Your House Is For Sale, You Just Don't Know it Yet
NEW YORK (TheStreet) -- Chris Lichon found her "dream" starter home as she was driving around Rutherford County, Tenn. one fine spring day. The house was on about an acre of ground, on a dead-end street, with a big pasture beside it that she could rent for her horse. It was perfect, she thought, except for one small detail. The house was not for sale.
Lichon had already been house hunting for four months when she came across the 1970s ranch-style home. So when she found what she was looking for, her trusted real estate agent didn't think twice about knocking on the door and asking the question, "Would you consider selling your home?"

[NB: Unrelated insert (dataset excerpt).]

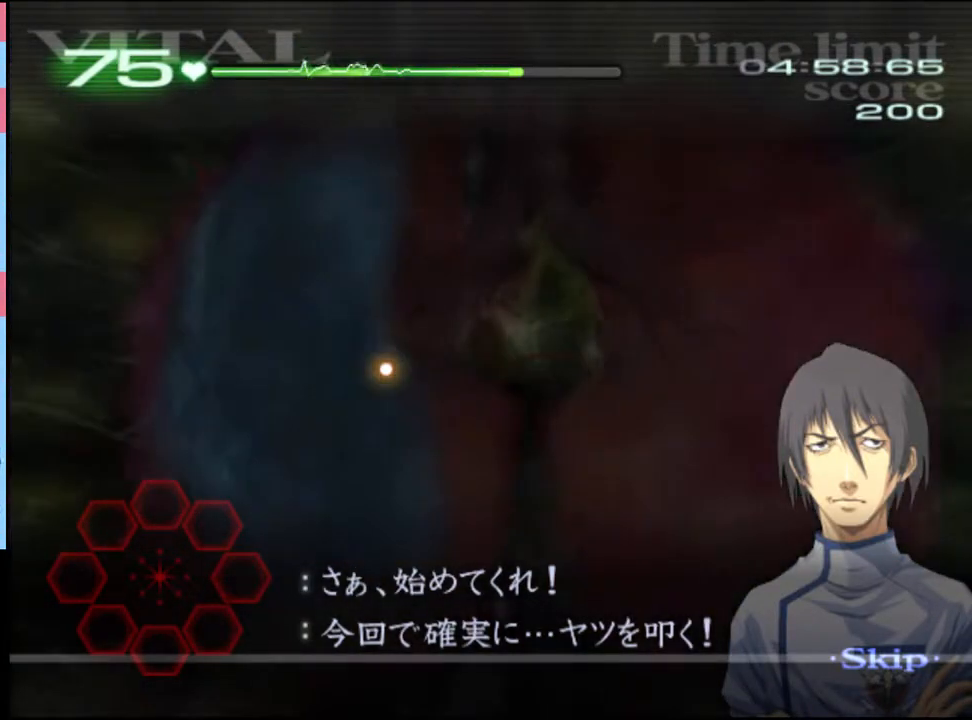
{"keys": ["d", "w"], "mouse": [], "events": [[233, "d", "down"], [233, "w", "down"]]}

To Lichon's surprise, the homeowners said yes. "They just asked us to give them a half hour to tidy up and then they showed us around the house," she said. Save for a few places that needed additional insulation, she found the three-bedroom, one-bath home to be well maintained.
As luck would have it, the owners were a growing family of seven who had long thought about moving to a larger place. They named their price, Lichon found it fair, and just like that, the house was sold.
The lesson in this story: When buying a home, don't just rely on a real estate listing or a "For Sale" sign. Trust your instincts and let your realtor do the dirty work for you.
Joshua Baris, a real estate agent for Coldwell Banker in Northern New Jersey, recently had to knock on an unsuspecting homeowner's door for his client who wanted a specific three-bedroom luxury condo in West New York, N.J. His bold step resulted in a successful sale.
"If you want to succeed in this market, you really have to be aggressive and creative," said Baris. Not only is he going house-to-house, he's also sending out letters to owners of unlisted homes on behalf of his clients.